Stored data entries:
======

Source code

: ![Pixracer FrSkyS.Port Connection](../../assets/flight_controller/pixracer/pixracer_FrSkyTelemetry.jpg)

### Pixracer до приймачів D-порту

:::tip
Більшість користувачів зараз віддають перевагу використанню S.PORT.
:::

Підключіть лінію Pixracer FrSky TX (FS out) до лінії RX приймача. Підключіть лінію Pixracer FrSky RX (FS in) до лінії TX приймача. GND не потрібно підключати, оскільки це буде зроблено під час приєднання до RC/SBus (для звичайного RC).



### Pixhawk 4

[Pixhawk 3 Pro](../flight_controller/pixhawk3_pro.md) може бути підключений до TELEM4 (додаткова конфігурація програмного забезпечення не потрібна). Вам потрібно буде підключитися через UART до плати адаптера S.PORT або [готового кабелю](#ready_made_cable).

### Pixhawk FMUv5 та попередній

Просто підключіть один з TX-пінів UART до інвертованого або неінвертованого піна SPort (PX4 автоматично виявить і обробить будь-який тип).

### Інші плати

======

HOW TO COMPLETE THIS TASK => In the records above, find each line that mentions the word "потрібно", and copy it.

EXPECTED OUTPUT =>
Підключіть лінію Pixracer FrSky TX (FS out) до лінії RX приймача. Підключіть лінію Pixracer FrSky RX (FS in) до лінії TX приймача. GND не потрібно підключати, оскільки це буде зроблено під час приєднання до RC/SBus (для звичайного RC).
[Pixhawk 3 Pro](../flight_controller/pixhawk3_pro.md) може бути підключений до TELEM4 (додаткова конфігурація програмного забезпечення не потрібна). Вам потрібно буде підключитися через UART до плати адаптера S.PORT або [готового кабелю](#ready_made_cable).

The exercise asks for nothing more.